Arcaica Lavoura
Outro dia me fizeram perguntas, Ana, se endereçaram às minhas dúvidas mais íntimas.
perguntaram se o amor é um diálogo entre bárbaros,
se o desejo se furta diante dos nomes que buscamos para ele ou se somos nós que nos furtamos de assumi-lo, ainda que de soslaio
se a fagulha erótica tem medo da luz ou se apenas gosta da intermitência
se a palavra ofusca ou adorna a dignidade de um gesto
se um pacto entre humanos degrada ou honra o inapreensível
se os predicados têm de fato o poder de aprisionar a potência de um sujeito ou se, por outro lado, são eles que parcialmente dão acesso a algum sabor de vida
se os grãos mudos, agudos, angustos ou dilatados, que compõem a vida, uma vez colhidos, têm algo a transmitir
se é possível de fato amar uma mulher
se a assunção do feminino passa por perdoar e nos deixarmos tapear um pouco por sua errância
se um sacrifício não é uma impostura para tentar cobrir a pobre humanidade de nossos pais
se um pai que mortificamos pode legar algum acesso à vida
se o tempo existe, Ana
se alguma nudez é possível aos seres falantes
se no sexo é possível nos despirmos de imagens e de retórica
se uma dedicatória muda pode ser signo de um desejo
se os joelhos também foram feitos para se derreter em febre
se o ódio é a matéria-prima do amor ou de onde vem esta habilidade de adorar uma ideia em sua ausência e em sua inconsistência
se um porco assado por dias é um milagre
se a viagem de cada um não conduz sempre à morte, ou seja, ao encontro com um desejo
se um cão lê
se a palavra de verdade jamais é, de fato, uma palavra de amor
se há algum traço da imagem abaixo que ainda esteja vivo em mim (já que não me lembro de sua ocasião)

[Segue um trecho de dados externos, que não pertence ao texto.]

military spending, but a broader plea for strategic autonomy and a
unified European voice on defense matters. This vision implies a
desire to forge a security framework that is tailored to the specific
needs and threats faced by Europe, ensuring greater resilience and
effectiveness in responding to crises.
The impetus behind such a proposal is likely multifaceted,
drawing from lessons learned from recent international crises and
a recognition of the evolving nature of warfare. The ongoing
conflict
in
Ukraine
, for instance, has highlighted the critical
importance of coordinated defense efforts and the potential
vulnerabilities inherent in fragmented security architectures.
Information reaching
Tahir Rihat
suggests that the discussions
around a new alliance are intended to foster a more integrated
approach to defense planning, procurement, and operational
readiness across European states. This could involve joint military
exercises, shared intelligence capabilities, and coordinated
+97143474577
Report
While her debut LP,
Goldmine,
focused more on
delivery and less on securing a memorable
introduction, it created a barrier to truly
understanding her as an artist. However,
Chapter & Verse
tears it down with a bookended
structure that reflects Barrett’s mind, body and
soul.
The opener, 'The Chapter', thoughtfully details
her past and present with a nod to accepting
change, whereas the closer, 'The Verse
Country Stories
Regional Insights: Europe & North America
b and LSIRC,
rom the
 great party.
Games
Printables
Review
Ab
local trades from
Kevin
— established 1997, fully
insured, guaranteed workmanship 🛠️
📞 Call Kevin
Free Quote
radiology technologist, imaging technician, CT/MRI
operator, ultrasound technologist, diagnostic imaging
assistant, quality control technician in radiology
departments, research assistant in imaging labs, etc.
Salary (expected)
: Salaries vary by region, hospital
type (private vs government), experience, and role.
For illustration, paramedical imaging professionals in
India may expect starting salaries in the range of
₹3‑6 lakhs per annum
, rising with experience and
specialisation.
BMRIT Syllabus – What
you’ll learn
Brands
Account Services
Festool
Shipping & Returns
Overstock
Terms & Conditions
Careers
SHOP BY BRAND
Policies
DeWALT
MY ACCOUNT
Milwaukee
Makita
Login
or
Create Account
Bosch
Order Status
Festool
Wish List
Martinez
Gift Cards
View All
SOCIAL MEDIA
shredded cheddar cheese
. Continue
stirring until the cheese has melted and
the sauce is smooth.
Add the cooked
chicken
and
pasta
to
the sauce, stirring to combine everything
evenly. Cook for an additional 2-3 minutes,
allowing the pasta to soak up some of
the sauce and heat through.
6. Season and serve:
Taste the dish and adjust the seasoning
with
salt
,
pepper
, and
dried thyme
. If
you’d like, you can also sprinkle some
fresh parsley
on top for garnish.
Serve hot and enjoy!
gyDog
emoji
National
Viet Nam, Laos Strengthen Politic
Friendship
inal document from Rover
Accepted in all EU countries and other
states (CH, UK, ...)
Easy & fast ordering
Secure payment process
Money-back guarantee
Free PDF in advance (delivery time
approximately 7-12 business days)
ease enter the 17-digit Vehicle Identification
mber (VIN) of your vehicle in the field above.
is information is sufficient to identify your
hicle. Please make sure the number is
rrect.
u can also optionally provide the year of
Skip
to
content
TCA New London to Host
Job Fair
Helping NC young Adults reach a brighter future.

se a neurose é a antecâmara do nascimento
Não soube responder, Ana... Fiquei pensando apenas que nascer é suportar construir respostas a partir dos nomes herdados dos outros. É homenagear o perdido sem recuar de novamente perder algo. É ousar servir-se dos restos do engano que esteve em nossa origem. É furar a língua e ao mesmo tempo sujar-se nela. É ter a coragem de ter um corpo que chama e se deixar chamar. É consentir que em cada desejo levado adiante há uma perda vitalizante. É descobrir-se um entre vários, submetido ao impossível. Nascer é consentir em saborear a vida fraturada junto aos demais mutilados. É emprestar nossas ruínas a uma misteriosa transmissão junto ao outro. Recuar aí é um direito, uma impostura e também uma lástima.